À Perpignan Claude Simon habite pendant son enfance, avec sa mère, l’hôtel de la famille, également occupé par sa grand-mère, et par la sœur de sa mère, son mari, Henri Carcassonne, et leurs six enfants.

L’hôtel particulier de la famille maternelle de Claude Simon se trouve 12, rue de la Cloche d’Or, au bout de la rue Saint-Martin (aujourd’hui Maréchal-Foch).

Pendant les mois d’été, toute la famille s’installe aux Aloès, propriété de la famille Carcassonne située près de la mer, entre Perpignan et Canet.
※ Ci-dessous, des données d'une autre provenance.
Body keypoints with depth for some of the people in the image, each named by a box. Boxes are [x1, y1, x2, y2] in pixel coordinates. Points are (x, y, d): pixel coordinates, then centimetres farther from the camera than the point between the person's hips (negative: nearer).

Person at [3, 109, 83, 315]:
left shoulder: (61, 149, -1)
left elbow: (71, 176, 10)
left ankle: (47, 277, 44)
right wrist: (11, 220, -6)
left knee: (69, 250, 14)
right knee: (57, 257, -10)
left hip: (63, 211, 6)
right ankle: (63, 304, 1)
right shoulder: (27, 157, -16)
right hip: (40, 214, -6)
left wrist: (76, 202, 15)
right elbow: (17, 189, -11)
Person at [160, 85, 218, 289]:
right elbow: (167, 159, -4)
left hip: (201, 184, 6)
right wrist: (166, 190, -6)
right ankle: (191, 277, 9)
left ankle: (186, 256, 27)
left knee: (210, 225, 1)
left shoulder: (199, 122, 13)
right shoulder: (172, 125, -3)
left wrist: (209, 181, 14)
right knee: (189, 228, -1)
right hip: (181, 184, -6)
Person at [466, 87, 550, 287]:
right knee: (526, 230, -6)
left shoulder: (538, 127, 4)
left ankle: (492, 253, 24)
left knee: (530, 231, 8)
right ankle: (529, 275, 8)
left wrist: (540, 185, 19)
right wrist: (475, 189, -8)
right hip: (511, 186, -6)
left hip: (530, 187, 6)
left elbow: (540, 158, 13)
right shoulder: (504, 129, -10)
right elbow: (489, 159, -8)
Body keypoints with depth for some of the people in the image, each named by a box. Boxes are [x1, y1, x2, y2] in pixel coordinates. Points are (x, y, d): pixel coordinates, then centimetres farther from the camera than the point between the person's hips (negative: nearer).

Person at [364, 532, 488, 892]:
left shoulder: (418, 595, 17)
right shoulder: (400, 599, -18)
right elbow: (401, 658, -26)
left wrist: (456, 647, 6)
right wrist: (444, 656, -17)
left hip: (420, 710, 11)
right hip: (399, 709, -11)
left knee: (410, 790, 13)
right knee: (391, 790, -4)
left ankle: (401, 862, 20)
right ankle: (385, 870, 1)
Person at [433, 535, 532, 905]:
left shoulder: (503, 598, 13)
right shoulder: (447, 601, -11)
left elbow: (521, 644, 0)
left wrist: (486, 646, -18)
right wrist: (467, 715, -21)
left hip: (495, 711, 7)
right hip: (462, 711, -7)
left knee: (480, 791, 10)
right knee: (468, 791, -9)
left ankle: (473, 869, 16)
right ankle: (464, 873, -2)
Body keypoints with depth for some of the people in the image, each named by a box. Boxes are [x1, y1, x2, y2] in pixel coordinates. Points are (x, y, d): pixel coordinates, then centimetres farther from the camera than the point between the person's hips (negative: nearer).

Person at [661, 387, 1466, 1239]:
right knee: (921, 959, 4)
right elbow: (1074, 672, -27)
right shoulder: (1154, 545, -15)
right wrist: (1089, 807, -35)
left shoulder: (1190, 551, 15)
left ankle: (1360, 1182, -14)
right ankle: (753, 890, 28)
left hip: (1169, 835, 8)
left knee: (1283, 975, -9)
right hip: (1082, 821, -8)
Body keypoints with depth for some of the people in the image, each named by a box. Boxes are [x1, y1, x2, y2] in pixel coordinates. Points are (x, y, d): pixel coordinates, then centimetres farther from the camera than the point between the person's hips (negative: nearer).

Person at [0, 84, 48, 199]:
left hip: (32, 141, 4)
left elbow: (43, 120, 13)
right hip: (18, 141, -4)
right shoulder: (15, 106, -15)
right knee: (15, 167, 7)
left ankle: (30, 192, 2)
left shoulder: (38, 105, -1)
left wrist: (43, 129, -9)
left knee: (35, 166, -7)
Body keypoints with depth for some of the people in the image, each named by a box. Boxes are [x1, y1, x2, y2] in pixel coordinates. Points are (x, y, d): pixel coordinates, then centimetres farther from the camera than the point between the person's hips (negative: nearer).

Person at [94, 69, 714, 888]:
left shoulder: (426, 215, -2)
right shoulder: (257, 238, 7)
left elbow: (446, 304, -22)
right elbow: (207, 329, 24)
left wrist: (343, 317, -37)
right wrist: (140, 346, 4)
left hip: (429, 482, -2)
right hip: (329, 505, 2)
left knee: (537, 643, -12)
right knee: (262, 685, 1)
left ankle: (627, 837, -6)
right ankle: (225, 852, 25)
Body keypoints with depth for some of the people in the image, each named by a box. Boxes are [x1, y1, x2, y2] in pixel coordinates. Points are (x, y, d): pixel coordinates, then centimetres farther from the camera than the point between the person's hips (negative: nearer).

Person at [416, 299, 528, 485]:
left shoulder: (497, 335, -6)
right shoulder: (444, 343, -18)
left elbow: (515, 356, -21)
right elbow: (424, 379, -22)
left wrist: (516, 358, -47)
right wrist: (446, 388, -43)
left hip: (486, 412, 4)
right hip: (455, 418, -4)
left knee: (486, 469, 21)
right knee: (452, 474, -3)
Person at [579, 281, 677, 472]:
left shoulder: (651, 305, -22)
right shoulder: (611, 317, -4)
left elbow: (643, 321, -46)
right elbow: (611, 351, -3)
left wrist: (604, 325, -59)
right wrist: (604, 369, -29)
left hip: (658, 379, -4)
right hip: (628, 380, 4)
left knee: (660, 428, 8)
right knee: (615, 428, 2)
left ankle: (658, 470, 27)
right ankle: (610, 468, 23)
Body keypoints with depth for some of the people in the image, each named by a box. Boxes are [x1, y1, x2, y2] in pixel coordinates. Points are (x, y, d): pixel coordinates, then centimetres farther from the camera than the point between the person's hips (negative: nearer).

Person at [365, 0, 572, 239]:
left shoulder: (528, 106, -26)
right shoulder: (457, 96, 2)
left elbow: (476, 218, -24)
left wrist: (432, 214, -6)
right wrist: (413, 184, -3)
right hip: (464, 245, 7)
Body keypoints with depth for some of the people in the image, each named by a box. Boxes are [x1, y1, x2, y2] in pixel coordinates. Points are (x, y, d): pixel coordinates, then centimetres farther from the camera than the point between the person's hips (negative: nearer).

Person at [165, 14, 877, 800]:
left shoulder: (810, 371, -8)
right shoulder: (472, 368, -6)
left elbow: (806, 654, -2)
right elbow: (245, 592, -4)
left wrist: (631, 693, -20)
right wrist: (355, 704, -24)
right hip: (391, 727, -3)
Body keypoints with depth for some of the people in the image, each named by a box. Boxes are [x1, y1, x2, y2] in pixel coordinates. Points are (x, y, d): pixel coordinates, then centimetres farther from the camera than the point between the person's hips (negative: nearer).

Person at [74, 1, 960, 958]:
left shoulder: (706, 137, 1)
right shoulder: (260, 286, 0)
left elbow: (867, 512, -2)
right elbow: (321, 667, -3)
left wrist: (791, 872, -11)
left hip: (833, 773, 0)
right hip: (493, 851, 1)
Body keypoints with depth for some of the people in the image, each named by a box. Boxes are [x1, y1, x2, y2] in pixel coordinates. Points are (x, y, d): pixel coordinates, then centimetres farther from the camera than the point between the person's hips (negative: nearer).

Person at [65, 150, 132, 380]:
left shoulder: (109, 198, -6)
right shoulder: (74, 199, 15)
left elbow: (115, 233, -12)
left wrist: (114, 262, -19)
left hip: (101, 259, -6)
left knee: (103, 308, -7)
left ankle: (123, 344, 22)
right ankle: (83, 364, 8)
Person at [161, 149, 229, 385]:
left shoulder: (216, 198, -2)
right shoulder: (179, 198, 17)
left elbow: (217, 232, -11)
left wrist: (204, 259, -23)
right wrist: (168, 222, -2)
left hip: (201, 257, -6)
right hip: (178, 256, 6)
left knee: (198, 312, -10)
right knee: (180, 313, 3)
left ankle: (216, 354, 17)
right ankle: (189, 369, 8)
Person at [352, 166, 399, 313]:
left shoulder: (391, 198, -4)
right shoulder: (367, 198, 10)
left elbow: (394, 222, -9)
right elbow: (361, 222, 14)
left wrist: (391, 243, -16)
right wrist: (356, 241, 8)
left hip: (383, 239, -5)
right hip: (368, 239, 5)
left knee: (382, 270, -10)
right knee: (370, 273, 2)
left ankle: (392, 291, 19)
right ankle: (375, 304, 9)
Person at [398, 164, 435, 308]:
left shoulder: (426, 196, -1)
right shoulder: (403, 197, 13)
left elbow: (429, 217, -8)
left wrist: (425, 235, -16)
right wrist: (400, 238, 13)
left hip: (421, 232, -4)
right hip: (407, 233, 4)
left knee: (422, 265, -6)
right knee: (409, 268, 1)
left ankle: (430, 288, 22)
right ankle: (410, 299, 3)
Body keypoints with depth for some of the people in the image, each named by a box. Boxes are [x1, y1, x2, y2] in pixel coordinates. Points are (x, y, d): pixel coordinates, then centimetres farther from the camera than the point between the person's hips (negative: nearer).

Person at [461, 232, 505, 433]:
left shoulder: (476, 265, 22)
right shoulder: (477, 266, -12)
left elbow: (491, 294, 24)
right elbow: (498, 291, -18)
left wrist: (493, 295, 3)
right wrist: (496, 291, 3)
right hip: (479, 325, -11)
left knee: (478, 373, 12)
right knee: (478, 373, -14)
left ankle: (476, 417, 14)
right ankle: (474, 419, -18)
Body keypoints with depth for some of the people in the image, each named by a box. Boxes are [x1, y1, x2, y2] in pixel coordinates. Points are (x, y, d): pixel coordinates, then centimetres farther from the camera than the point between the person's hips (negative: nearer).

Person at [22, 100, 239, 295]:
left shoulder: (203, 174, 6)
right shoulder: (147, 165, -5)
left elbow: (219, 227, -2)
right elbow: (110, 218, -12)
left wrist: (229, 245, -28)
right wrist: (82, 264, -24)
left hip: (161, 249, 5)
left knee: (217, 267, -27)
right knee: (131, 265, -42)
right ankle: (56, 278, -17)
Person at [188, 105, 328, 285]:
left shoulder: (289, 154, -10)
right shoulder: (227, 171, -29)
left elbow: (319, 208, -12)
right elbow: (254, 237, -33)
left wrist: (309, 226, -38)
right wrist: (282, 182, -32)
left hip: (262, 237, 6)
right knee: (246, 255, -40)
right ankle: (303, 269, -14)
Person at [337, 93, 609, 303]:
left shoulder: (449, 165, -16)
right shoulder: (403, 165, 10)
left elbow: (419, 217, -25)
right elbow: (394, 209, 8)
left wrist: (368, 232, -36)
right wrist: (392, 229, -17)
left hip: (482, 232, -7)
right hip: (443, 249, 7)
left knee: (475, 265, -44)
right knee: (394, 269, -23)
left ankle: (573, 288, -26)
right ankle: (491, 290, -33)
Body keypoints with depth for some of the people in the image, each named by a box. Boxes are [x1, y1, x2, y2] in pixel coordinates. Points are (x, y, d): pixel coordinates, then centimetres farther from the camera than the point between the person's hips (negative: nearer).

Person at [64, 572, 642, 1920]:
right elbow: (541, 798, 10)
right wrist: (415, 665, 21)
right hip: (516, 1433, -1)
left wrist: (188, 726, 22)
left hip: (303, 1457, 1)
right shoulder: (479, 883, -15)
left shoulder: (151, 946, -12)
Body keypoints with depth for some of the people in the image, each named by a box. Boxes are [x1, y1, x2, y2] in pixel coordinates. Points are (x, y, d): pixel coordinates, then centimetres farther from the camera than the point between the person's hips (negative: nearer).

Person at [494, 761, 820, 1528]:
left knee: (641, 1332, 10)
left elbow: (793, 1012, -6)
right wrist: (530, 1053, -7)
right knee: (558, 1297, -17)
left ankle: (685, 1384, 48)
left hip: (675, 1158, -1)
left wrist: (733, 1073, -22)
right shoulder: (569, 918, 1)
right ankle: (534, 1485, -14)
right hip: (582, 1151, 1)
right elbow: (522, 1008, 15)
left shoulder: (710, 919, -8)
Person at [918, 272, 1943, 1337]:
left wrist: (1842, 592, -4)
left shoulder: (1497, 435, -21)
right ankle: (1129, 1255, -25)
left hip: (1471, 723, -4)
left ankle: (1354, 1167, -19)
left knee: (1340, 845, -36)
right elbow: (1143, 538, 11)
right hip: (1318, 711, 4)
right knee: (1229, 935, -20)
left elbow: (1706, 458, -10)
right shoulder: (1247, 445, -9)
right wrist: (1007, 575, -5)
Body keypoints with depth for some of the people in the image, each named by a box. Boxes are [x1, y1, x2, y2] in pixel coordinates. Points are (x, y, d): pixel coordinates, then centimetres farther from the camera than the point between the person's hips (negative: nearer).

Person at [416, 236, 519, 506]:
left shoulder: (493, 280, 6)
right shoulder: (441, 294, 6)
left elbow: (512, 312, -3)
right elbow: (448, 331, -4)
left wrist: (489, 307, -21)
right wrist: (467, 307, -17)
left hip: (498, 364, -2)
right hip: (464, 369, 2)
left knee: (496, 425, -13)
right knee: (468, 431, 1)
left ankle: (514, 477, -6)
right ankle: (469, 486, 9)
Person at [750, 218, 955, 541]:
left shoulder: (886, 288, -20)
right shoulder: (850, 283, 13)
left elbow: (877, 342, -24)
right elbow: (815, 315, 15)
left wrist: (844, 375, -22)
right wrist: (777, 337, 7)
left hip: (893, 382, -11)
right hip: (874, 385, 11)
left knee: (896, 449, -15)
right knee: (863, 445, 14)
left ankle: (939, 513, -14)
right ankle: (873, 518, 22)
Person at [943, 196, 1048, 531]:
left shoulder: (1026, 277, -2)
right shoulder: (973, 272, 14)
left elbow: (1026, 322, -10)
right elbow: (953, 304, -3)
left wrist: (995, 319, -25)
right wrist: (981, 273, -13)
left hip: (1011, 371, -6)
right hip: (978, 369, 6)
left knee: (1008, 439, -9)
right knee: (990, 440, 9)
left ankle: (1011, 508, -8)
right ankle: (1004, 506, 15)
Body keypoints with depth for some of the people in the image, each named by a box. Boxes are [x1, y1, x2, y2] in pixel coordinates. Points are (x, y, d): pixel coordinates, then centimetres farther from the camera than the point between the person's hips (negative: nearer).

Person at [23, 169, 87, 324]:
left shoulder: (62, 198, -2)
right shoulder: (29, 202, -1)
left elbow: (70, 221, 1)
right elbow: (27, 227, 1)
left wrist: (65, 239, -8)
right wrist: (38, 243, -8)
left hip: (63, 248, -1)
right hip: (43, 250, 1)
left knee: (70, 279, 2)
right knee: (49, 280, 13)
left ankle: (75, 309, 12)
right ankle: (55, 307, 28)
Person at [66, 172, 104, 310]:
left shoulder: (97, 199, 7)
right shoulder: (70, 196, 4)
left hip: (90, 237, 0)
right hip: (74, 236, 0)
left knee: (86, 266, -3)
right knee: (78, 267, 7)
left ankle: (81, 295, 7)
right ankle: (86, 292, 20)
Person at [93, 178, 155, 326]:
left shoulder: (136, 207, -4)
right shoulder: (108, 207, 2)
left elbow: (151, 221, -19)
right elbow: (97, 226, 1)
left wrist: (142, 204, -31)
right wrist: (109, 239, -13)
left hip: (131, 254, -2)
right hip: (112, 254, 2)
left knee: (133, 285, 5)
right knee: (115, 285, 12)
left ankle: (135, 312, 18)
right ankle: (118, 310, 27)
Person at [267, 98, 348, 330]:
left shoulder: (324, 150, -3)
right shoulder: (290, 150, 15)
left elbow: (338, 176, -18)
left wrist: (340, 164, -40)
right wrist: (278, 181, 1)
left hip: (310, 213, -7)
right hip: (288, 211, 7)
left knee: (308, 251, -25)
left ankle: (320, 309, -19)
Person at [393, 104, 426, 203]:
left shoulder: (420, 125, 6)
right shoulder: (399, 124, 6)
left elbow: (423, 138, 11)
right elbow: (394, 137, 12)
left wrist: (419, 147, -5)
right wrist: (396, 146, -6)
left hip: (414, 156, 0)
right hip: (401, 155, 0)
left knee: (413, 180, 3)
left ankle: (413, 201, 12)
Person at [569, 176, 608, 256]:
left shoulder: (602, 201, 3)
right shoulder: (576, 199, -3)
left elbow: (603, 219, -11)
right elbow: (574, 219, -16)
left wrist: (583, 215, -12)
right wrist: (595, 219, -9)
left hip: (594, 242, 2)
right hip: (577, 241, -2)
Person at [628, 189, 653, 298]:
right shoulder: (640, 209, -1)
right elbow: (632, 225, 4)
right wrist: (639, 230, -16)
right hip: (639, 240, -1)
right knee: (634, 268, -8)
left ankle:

Comme si au cœur de la vieille ville (avec ses étroites rues maintenant encombrées d’autos, empuanties de gaz, les rez-de-chaussée de ses vieux hôtels éventrés pour faire place à des vitrines illuminées, peuplées de clinquants mannequins, comme les palmiers en quelque sorte factices, importés eux aussi, accordés au clinquant de fausse Riviera, aux clinquantes musiques de conserve qui s’échappaient des portes, aux clinquants vendeurs ou vendeuses sortis tout habillés de boîtes de conserves garnies de surplus américains, de vestes de trappeurs ou de fourrures importées de Chicago ou de Hong-kong en même temps que les tentatrices affiches de voyages pour Chicago et Hongkong) la maison constituait comme un îlot, une sorte de lieu épargné, préservé dans l’espace et le temps (la maison où avait vécu, jeune fille, la femme qui devait plus tard le porter dans son ventre, où il avait lui-même grandi, enfant, sous les plafonds de cinq mètres de haut entre deux veuves, l’une toujours obstinément vêtue de noir, l’autre, une très vieille dame au visage effondré, comme un permanent masque d’affliction fait, semblait-il, de larmes de cire solidifiées, les deux femmes (la fille et la mère) confondues pour ainsi dire dans leur condition de veuves, veillant sur l’enfant avec une sorte de féroce et possessive passion jusqu’à ce que la fille (la fille veuve) eût rejoint sa mère sous la tonne de pierre entourée de cyprès, après quoi (d’abord revêtu du sévère uniforme de la sévère institution religieuse, puis de vestons et de pantalons qui se voulaient agressivement le contraire d’un uniforme : le nonchalant débraillé, soigneusement étudié (tweed et flanelle) de faux étudiant d’Oxford ou d’apprenti cubiste) il n’était plus revenu qu’occasionnellement, n’occupant que de passage, presque en étranger, la moitié de la maison dont il avait hérité (c’est-à-dire la moitié d’environ mille mètres carrés de bâtiments (remise, écurie, caves, escalier, véranda, salons, salles à manger, chambres, corridors, cuisines, lingeries, offices, galetas) entourant une cour, un jardin et une terrasse) (L’Acacia, p. 206-207)

et à présent il était à son tour un vieil homme, avait vendu sa moitié du mausolée, fui devant l’irrésistible marée des juke-boxes et des marchands de vêtements américains pour aller habiter à la campagne une autre des maisons dont il avait hérité, à part entière celle-là : la maison au pavage décoré de fleurs rouges et noires et à la cheminée de marbre sculpté devant laquelle s’asseyait le vieux patriarche pour absorber lentement les pyramides de figues) (L’Acacia, p. 207-208)

Quelques photographies dues à Pascal Mougin :

Le 10 octobre 2013, une plaque commémorative a été dévoilée rue de la Cloche d’Or.

Était présente notamment Florence Bourgouin-Codet, cousine de Claude Simon, propriétaire actuelle d’une partie de la maison Rue de la Cloche d’or, et organisatrice de la pose de la plaque.